What about Name? Looking at the data shows that there are no duplicates in that field. As would Latitude and Longitude. Heck, longitude and latitude are often used together so we could put both into one index.

mysql> ALTER TABLE airport add column Name CHAR(30) GENERATED ALWAYS AS (doc->"$.Name");
Query OK, 0 rows affected (0.03 sec)
Records: 0  Duplicates: 0  Warnings: 0

mysql> CREATE INDEX nameidx ON  airport (Name);
Query OK, 0 rows affected (0.10 sec)
Records: 0  Duplicates: 0  Warnings: 0

And we can test the index easily.

mysql> explain select Name from airport where Name="ABBEVILLE";
+----+-------------+---------+------------+------+---------------+---------+---------+-------+------+----------+-------------+
| id | select_type | table   | partitions | type | possible_keys | key     | key_len | ref   | rows | filtered | Extra       |
+----+-------------+---------+------------+------+---------------+---------+---------+-------+------+----------+-------------+
|  1 | SIMPLE      | airport | NULL       | ref  | nameidx       | nameidx | 31      | const |    1 |   100.00 | Using index |
+----+-------------+---------+------------+------+---------------+---------+---------+-------+------+----------+-------------+
1 row in set, 1 warning (0.00 sec)


And then the column for Longitude and Latitude.

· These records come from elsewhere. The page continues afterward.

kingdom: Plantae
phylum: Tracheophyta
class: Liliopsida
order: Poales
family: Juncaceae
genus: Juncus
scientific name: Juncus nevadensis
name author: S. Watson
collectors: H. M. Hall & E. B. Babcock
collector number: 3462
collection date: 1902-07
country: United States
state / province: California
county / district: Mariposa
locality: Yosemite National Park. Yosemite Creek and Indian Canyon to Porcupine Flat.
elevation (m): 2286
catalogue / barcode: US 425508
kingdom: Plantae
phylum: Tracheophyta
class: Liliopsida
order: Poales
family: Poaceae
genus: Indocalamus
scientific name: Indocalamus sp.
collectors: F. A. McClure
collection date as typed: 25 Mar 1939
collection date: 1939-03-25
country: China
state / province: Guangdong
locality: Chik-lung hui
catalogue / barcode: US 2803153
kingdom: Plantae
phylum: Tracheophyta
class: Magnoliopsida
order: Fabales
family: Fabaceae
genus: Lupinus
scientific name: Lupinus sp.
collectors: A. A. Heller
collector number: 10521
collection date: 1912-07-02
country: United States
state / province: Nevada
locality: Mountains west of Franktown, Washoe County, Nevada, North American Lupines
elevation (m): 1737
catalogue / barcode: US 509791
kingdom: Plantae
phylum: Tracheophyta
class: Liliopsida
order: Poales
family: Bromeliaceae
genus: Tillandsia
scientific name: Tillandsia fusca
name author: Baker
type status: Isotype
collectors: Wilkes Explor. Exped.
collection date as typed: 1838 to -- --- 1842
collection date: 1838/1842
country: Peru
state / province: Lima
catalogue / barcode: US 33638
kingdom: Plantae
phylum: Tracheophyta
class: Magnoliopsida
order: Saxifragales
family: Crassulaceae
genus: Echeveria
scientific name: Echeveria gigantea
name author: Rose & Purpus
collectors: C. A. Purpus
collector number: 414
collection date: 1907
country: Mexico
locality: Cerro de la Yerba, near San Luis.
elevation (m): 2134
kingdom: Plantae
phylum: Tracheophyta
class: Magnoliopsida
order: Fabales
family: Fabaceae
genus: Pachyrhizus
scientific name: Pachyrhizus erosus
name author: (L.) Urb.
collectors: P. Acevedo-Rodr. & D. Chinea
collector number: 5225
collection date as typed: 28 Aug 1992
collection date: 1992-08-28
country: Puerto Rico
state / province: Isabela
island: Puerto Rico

mysql> ALTER TABLE airport add column longlat CHAR(30) GENERATED always  AS (concat(json_unquote(doc->"$.Longitude"),"X",json_unquote(doc->"$.Latitude"))) stored;
Query OK, 1218 rows affected (0.39 sec)
Records: 1218  Duplicates: 0  Warnings: 0

The index for this new column's index is left up to you for an exercise.

But now we have a table built from raw JSON formatted data with indexes we can use for quick searches.